#### ESTRATTO
%%
Il resto non fu che un rapido succedersi di eventi: disorganizzata e in balia degli avversari, la 33ª divisione di Oscar Stigga collassò improvvisamente; anche la 4ª e la 16ª Armata patirono la medesima sorte, costringendo la 15ª ad arretrare lungo il fronte; appurato il cedimento dell’ala destra, le unità a guardia di Varsavia poterono sferrare un poderoso contrattacco, distruggendo nel processo la formazione di Vitovt Putna.
Ma l’incubo terrificante nel quale si erano risvegliati i russi era ben lontano dal volgere a una conclusione: da sud arrivò infatti la notizia di uno sfondamento a opera di Piłsudski che, alla guida del Grupa Uderzeniowa, aveva messo in fuga i sopravvissuti, cancellando così ogni residua speranza di vittoria.
IL BILANCIO FINALE DELLA BATTAGLIA
Come si sarà intuito, il computo delle perdite risultò in netto favore dei polacchi: 5.000 morti e 26.000 feriti, assieme ad altri 10.000 dispersi e prigionieri di guerra[1].
%%
#### CONSEGNA 1
Rispondi a queste domande sull'estratto.
(a) Quale divisione collassò improvvisamente e chi ne era al comando?
(b) Quali due armate patirono la medesima sorte di quella divisione?
(c) Alla guida di quale formazione Piłsudski operò lo sfondamento da sud?
#### CONSEGNA 2
Prosegui l'estratto sullo scontro tra russi e polacchi a partire dall'ultima frase riportata.

#### DATI DA ANALIZZARE
%%
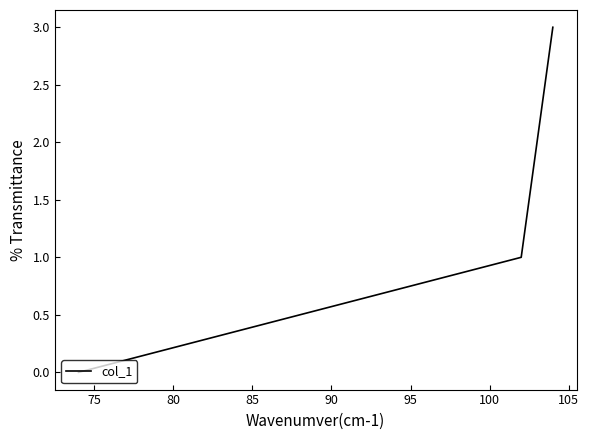

What is the difference between the maximum and minimum values?

3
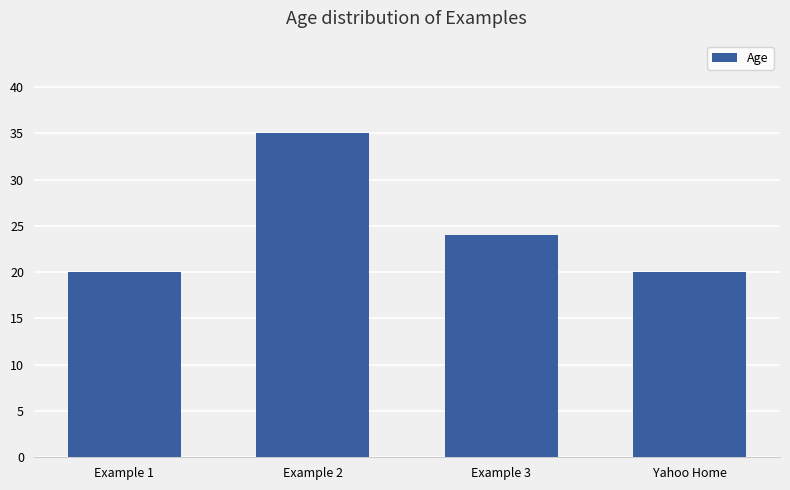

True or false: the data shows 24 at Example 2.

False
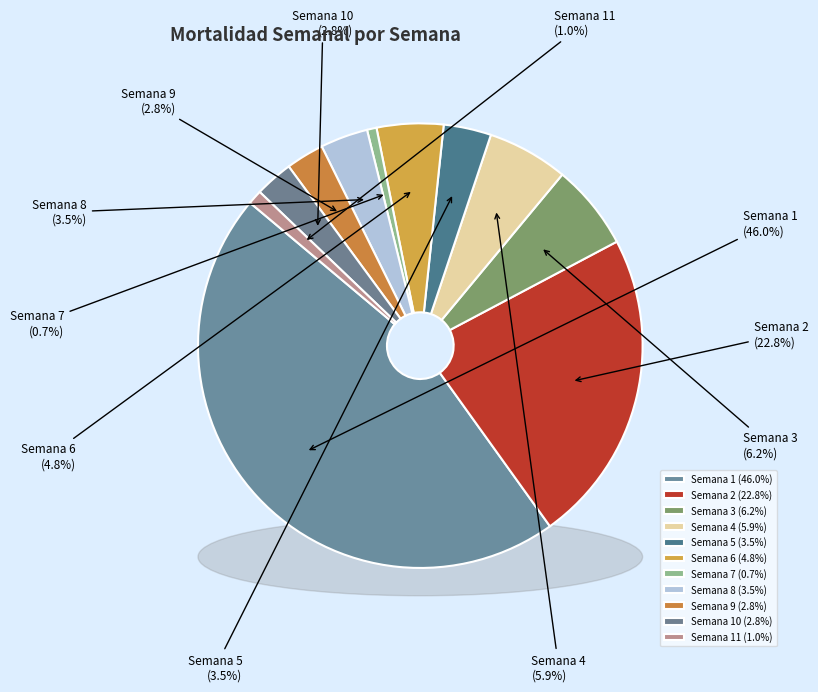

Count the number of slices in the pie.

11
%%
#### RISPOSTA 1
(a) La 33ª divisione, comandata da Oscar Stigga.
(b) La 4ª e la 16ª Armata.
(c) Il Grupa Uderzeniowa.

#### RISPOSTA 2
Viceversa, per Mosca si trattò di una disfatta umiliante: circa 50.000 tra caduti e feriti, ai quali andavano sommati 65.000 combattenti finiti in mani ostili[2]. Vennero inoltre lasciate sul campo centinaia di artiglierie, migliaia di mitragliatrici e quantità notevoli di equipaggiamenti pesanti.
Conscio della portata del disastro, Tuchačevskij si convinse a emanare una direttiva per la ritirata generale (18 luglio), confidando nella possibilità di ricostruire una linea di difesa accorciando quella dei rifornimenti. Per sua sfortuna, la situazione strategica si era fatta talmente grave da non poter essere più raddrizzata: la 5ª armata di Sikorski aveva respinto il 3° Corpo di cavalleria fino alle soglie della Pomerania, mentre il resto delle truppe avanzava a marce forzate in direzione di Byalystok; solo la 15ª cercò di attenersi alle disposizioni, ripiegando verso est e continuando a schermare le forze superstiti.
A partire 21 agosto, qualunque forma di resistenza da parte dei sovietici sarebbe scemata. L’intero fronte nord-occidentale era andato infatti sgretolandosi, così come i contingenti sotto il comando di Budënnyj, battuti negli scontri di Komarow (31 agosto) e di Hrubieszow (metà ottobre). A poco valsero i tentativi di improvvisare un perimetro difensivo nell’area di Grodno, visto che i polacchi lo sfondarono al termine della battaglia del fiume Niemen (15-21 settembre).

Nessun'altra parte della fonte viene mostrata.